In public cloud deployments, the value of automation increases significantly, allowing you to use the cloud to move toward more rapid and iterative application development methodologies. Automation can also be used to eliminate the bottleneck that infrastructure security change control best practices can inject. The combination of native template technologies and third-party tools, like Terraform, allow you to embed security into your application development framework. With the newly available Terraform Provider for PAN-OS, you can now use a single tool, Terraform, to automate the creation of your cloud environment, along with the deployment and configuration of the VM-Series firewall.
Using an existing provider for AWS, Azure or Google Cloud, you can automate the creation of a VPC on AWS or Google Cloud, or a Resource Group in Azure, complete with a VM-Series firewall. Then, using the new Terraform Provider for PAN-OS, security teams can fully automate the configuration of the (deployed) VM-Series virtualized firewall, effectively performing end-to-end deployment automation and embedding security into the application development framework. Here are some of the immediate benefits:
- As new projects are initiated, an entirely new secure dev environment can be created on the fly, with little to no human intervention.
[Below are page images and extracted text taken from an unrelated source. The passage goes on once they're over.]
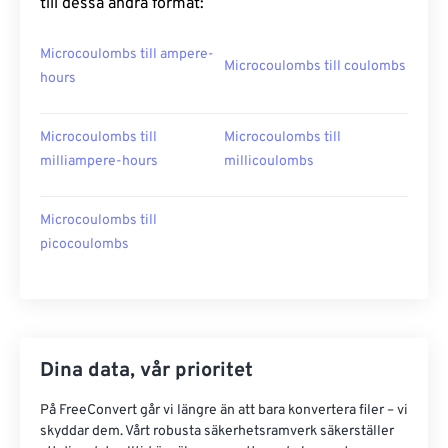
till dessa andra format:
Microcoulombs till ampere-
Microcoulombs till coulombs
hours
Microcoulombs till
Microcoulombs till
milliampere-hours
millicoulombs
Microcoulombs till
picocoulombs
Dina data, vår prioritet
På FreeConvert går vi längre än att bara konvertera filer – vi
skyddar dem. Vårt robusta säkerhetsramverk säkerställer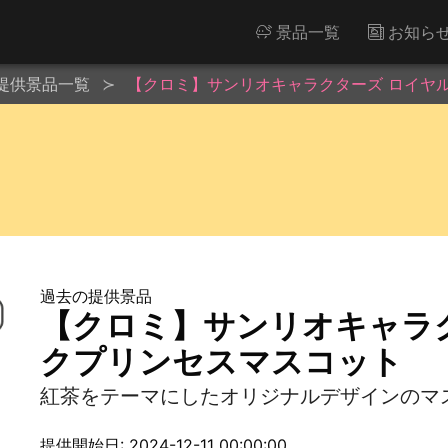
景品一覧
お知ら
提供景品一覧
【クロミ】サンリオキャラクターズ ロイヤ
過去の提供景品
【クロミ】サンリオキャラ
クプリンセスマスコット
紅茶をテーマにしたオリジナルデザインのマ
提供開始日: 2024-12-11 00:00:00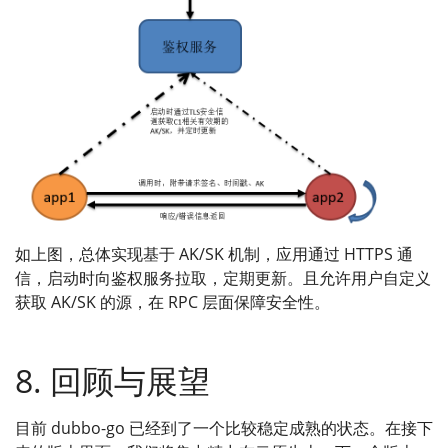
如上图，总体实现基于 AK/SK 机制，应用通过 HTTPS 通
信，启动时向鉴权服务拉取，定期更新。且允许用户自定义
获取 AK/SK 的源，在 RPC 层面保障安全性。
8. 回顾与展望
目前 dubbo-go 已经到了一个比较稳定成熟的状态。在接下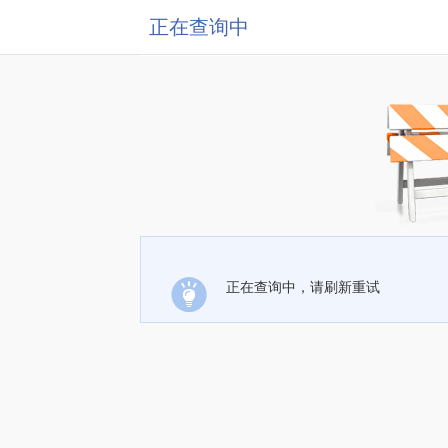
正在查询中
正在查询中，请刷新重试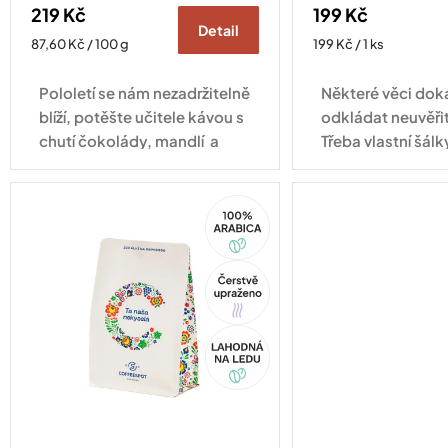
219 Kč
199 Kč
Detail
Měrná
Měrná
87,60 Kč / 100 g
199 Kč / 1 ks
cena:
cena:
Pololetí se nám nezadržitelně
Některé věci do
blíží, potěšte učitele kávou s
odkládat neuvěři
chutí čokolády, mandlí a
Třeba vlastní šálk
sušeného ovoce.
tady! Některé věci
trochu víc prosto
100%
cappuccino. A př
Arabica
Tip
Akce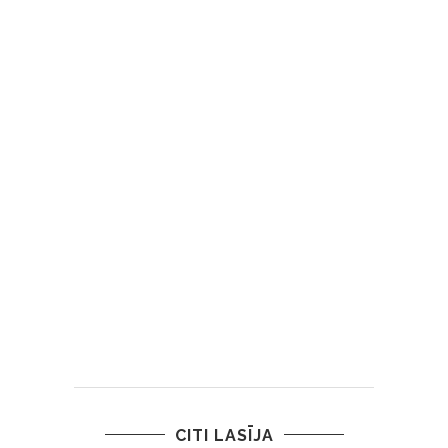
CITI LASĪJA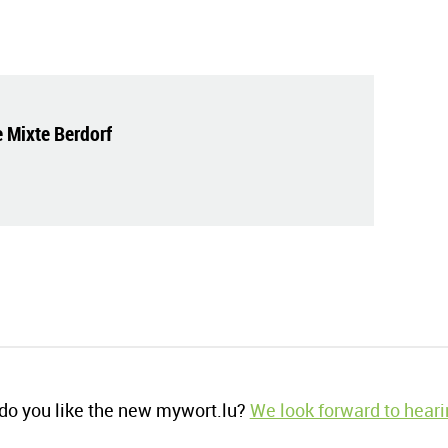
e Mixte Berdorf
o you like the new mywort.lu?
We look forward to heari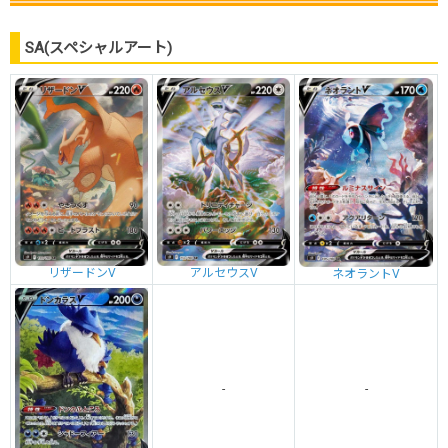
SA(スペシャルアート)
リザードンV
アルセウスV
ネオラントV
-
-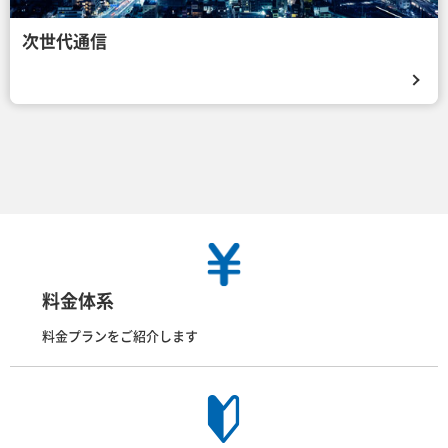
次世代通信
料金体系
料金プランをご紹介します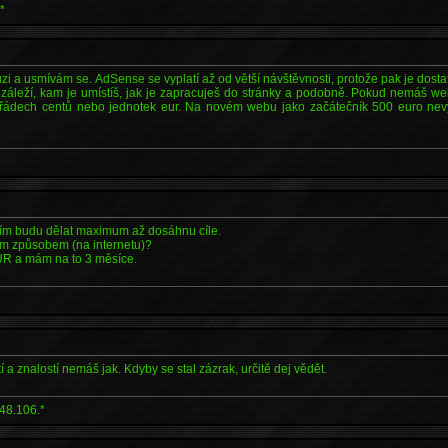
*
i a usmívám se. AdSense se vyplatí až od větší návštěvnosti, protože pak je dostate
 záleží, kam je umístíš, jak je zapracuješ do stránky a podobně. Pokud nemáš web
v řádech centů nebo jednotek eur. Na novém webu jako začátečník 500 euro nevy
řím budu dělat maximum až dosáhnu cíle.
ným způsobem (na internetu)?
R a mám na to 3 měsíce.
 a znalostí nemáš jak. Kdyby se stal zázrak, určitě dej vědět.
48.106.*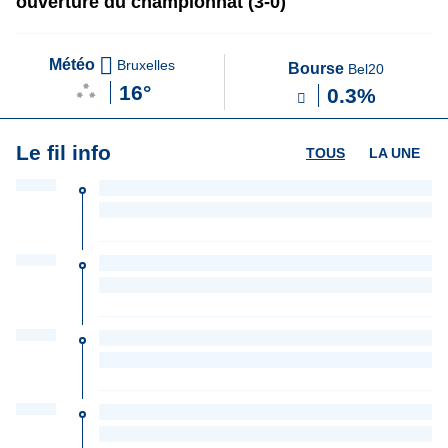
ouverture du championnat (3-0)
Météo
Bruxelles
Bourse
Bel20
16°
0.3%
Le fil info
TOUS
LA UNE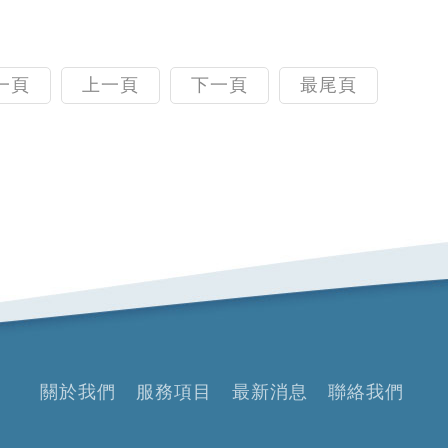
一頁
上一頁
下一頁
最尾頁
關於我們
服務項目
最新消息
聯絡我們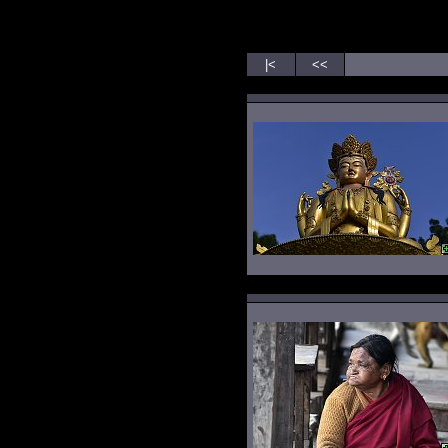
|<
<<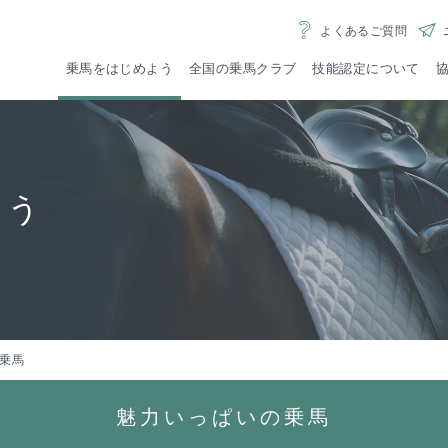
よくあるご質問
乗馬をはじめよう
全国の乗馬クラブ
技能認定について
者資格
登録乗馬クラブ様への
大学
魅力いっぱいの乗馬
技能認定審査
なかよく、
ポニーラ
こちら
ご案内はこちら
ご案
riding
よう
乗馬
魅力いっぱいの乗馬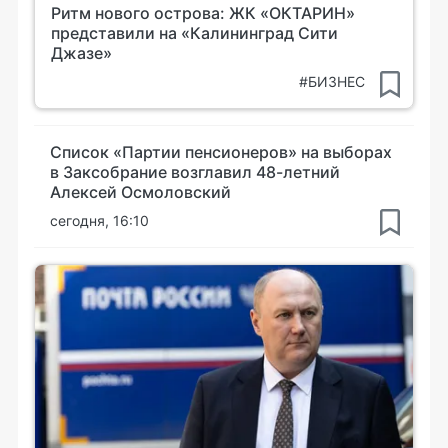
Ритм нового острова: ЖК «ОКТАРИН»
представили на «Калининград Сити
Джазе»
#БИЗНЕС
Список «Партии пенсионеров» на выборах
в Заксобрание возглавил 48-летний
Алексей Осмоловский
сегодня, 16:10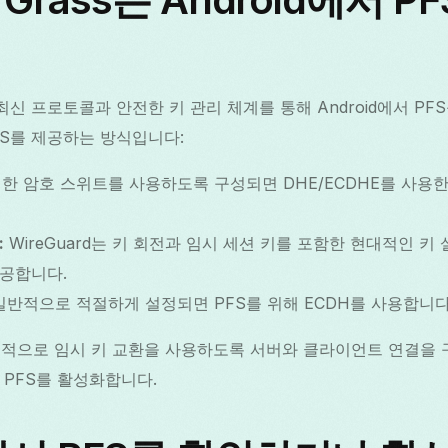
ss는 최신 프로토콜과 안전한 키 관리 체계를 통해 Android에서 P
S를 제공하는 방식입니다:
한 암호 스위트를 사용하도록 구성되면 DHE/ECDHE를 사용
:
WireGuard는 키 회전과 임시 세션 키를 포함한 현대적인 
제공합니다.
반적으로 적절하게 설정되면 PFS를 위해 ECDH를 사용합니다
는 기본적으로 임시 키 교환을 사용하도록 서버와 클라이언트 연결
 PFS를 활성화합니다.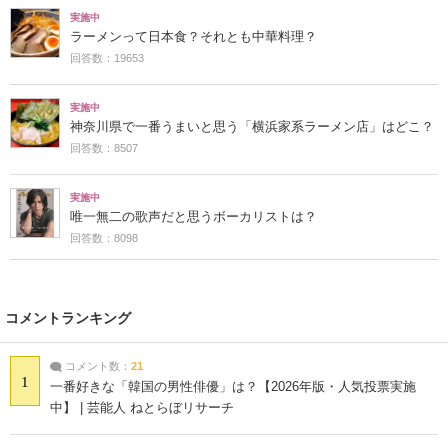
実施中
ラーメンって日本食？それとも中華料理？
回答数：19653
実施中
神奈川県で一番うまいと思う「横浜家系ラーメン店」はどこ？
回答数：8507
実施中
唯一無二の歌声だと思うボーカリストは？
回答数：8098
コメントランキング
コメント数：
21
1
一番好きな「韓国の男性俳優」は？【2026年版・人気投票実施
中】 | 芸能人 ねとらぼリサーチ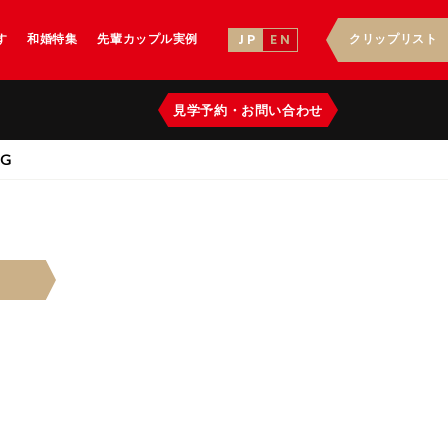
す
和婚特集
先輩カップル実例
クリップリスト
J P
E N
見学予約
・
お問い合わせ
NG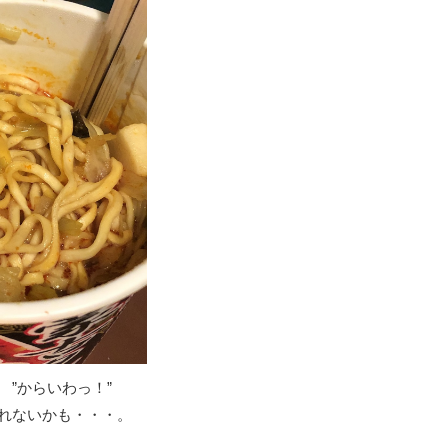
 ”からいわっ！”
れないかも・・・。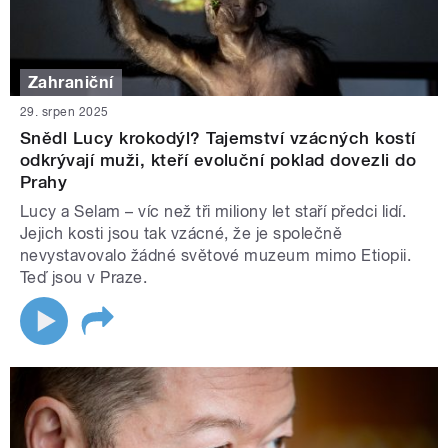
Zahraniční
29. srpen 2025
Snědl Lucy krokodýl? Tajemství vzácných kostí
odkrývají muži, kteří evoluční poklad dovezli do
Prahy
Lucy a Selam – víc než tři miliony let staří předci lidí.
Jejich kosti jsou tak vzácné, že je společně
nevystavovalo žádné světové muzeum mimo Etiopii.
Teď jsou v Praze.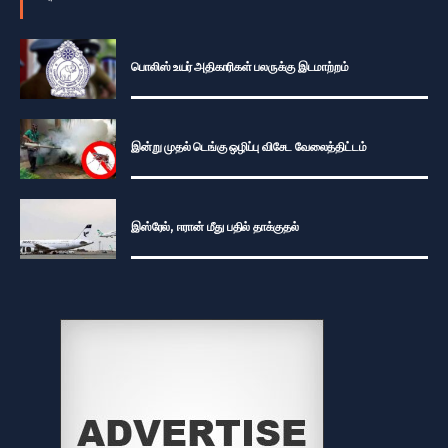
பொலிஸ் உயர் அதிகாரிகள் பலருக்கு இடமாற்றம்
இன்று முதல் டெங்கு ஒழிப்பு விசேட வேலைத்திட்டம்
இஸ்ரேல், ஈரான் மீது பதில் தாக்குதல்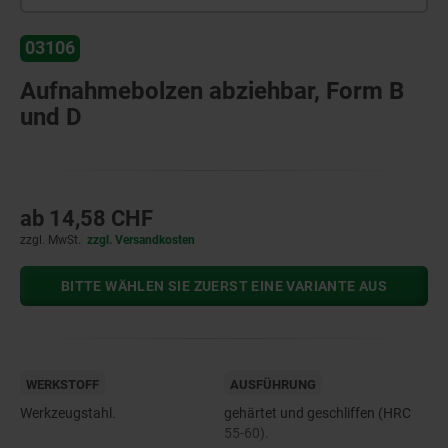
03106
Aufnahmebolzen abziehbar, Form B
und D
ab
14,58 CHF
zzgl. MwSt.
zzgl. Versandkosten
BITTE WÄHLEN SIE ZUERST EINE VARIANTE AUS
WERKSTOFF
AUSFÜHRUNG
Werkzeugstahl.
gehärtet und geschliffen (HRC
55-60).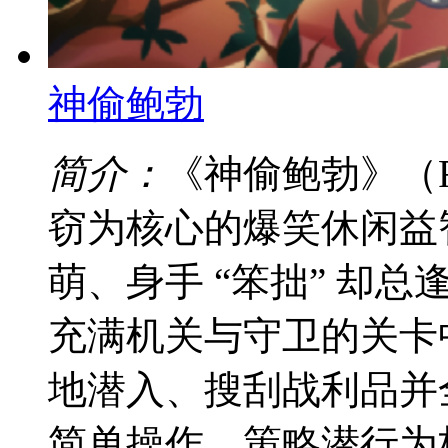
神偷鲍勃
简介：
《神偷鲍勃》（Ro
窃为核心的爆笑休闲益
萌、身手 “笨拙” 却
充满机关与守卫的关卡
地潜入、搜刮战利品并
简单操作、策略潜行为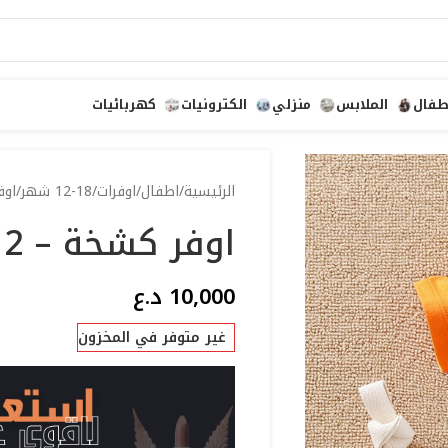
طفال
الملابس
منزلي
الكترونيات
كهربائيات
الرئيسية
اطفال
اوفرات
12-18 شهر
اوفر
اوفر كشخة – 12-18
10,000
د.ع
غير متوفر في المخزون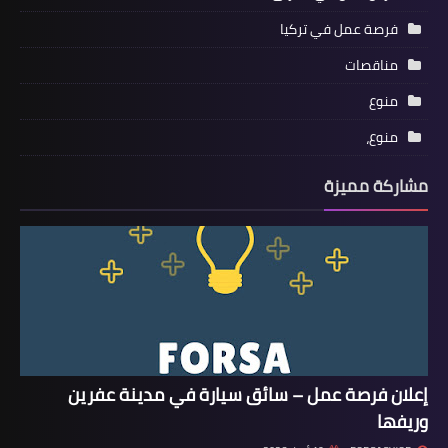
فرصة عمل في تركيا
مناقصات
منوع
منوع،
مشاركة مميزة
إعلان فرصة عمل – سائق سيارة في مدينة عفرين
وريفها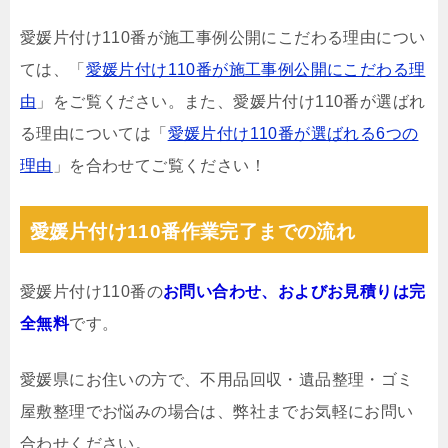
愛媛片付け110番が施工事例公開にこだわる理由につい
ては、「
愛媛片付け110番が施工事例公開にこだわる理
由
」をご覧ください。また、愛媛片付け110番が選ばれ
る理由については「
愛媛片付け110番が選ばれる6つの
理由
」を合わせてご覧ください！
愛媛片付け110番作業完了までの流れ
愛媛片付け110番の
お問い合わせ、およびお見積りは完
全無料
です。
愛媛県にお住いの方で、不用品回収・遺品整理・ゴミ
屋敷整理でお悩みの場合は、弊社までお気軽にお問い
合わせください。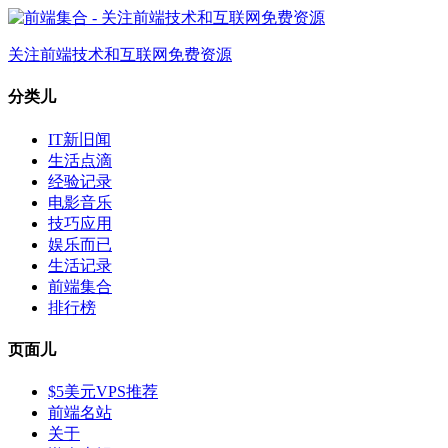
关注前端技术和互联网免费资源
分类儿
IT新旧闻
生活点滴
经验记录
电影音乐
技巧应用
娱乐而已
生活记录
前端集合
排行榜
页面儿
$5美元VPS推荐
前端名站
关于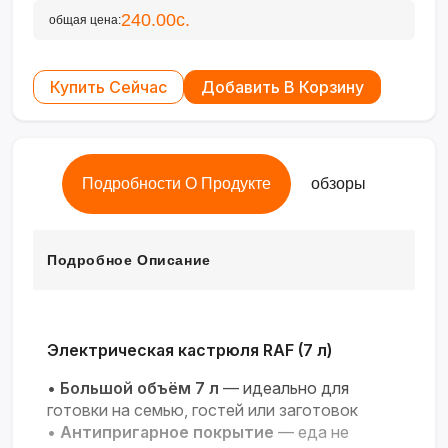
240.00с.
общая цена:
Купить Сейчас
Добавить В Корзину
Подробности О Продукте
обзоры
Подробное Описание
Электрическая кастрюля RAF (7 л)
•
Большой объём 7 л
— идеально для
готовки на семью, гостей или заготовок
•
Антипригарное покрытие
— еда не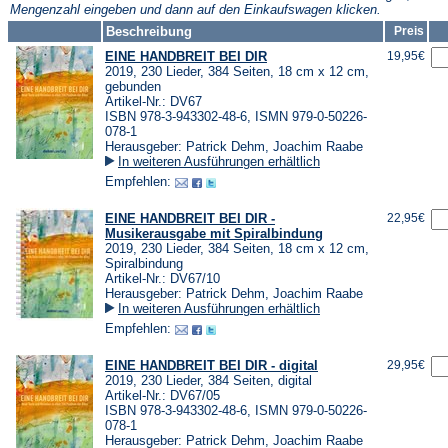
Mengenzahl eingeben und dann auf den Einkaufswagen klicken.
Beschreibung
Preis
EINE HANDBREIT BEI DIR
19,95€
2019, 230 Lieder, 384 Seiten, 18 cm x 12 cm,
gebunden
Artikel-Nr.: DV67
ISBN 978-3-943302-48-6, ISMN 979-0-50226-
078-1
Herausgeber: Patrick Dehm, Joachim Raabe
In weiteren Ausführungen erhältlich
Empfehlen:
EINE HANDBREIT BEI DIR -
22,95€
Musikerausgabe mit Spiralbindung
2019, 230 Lieder, 384 Seiten, 18 cm x 12 cm,
Spiralbindung
Artikel-Nr.: DV67/10
Herausgeber: Patrick Dehm, Joachim Raabe
In weiteren Ausführungen erhältlich
Empfehlen:
EINE HANDBREIT BEI DIR - digital
29,95€
2019, 230 Lieder, 384 Seiten, digital
Artikel-Nr.: DV67/05
ISBN 978-3-943302-48-6, ISMN 979-0-50226-
078-1
Herausgeber: Patrick Dehm, Joachim Raabe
When a new feature is added to an application, rather than update the app itself, customers can build a completely new environment, simultaneously eliminating the old environment.
- Application environments can be easily replicated across the different geographic regions on an as needed basis.
- Customers using a combination of AWS, Azure and Google can benefit immensely from automation tools, like Terraform, as they allow you to use one tool, across all clouds.
- Automation not only ensures security is part of the application environment, it also ensures security consistency at the cloud provider level by pre-configuring the services in use and, at the infrastructure level, by deploying and configuring a VM-Series firewall.
To learn more, check out these resources and get started with your automation project today:
- Terraform provider for PAN-OS example
- Terraform providers for the cloud
- Terraform provider for PAN-OS
- Additional automation tools and resources
But wait, there’s more! Not only can the Terraform provider for PAN-OS help you automate security for VM-Series firewalls deployed in the public cloud, it can also help automate the configuration of our physical next-generation firewall appliances. An example might be a widespread firewall deployment to remote locations. In that scenario the appliance can be shipped on site, connected to the network, and the Terraform provider used to install an initial config that then reaches out to Panorama for security policy deployment and centralized management.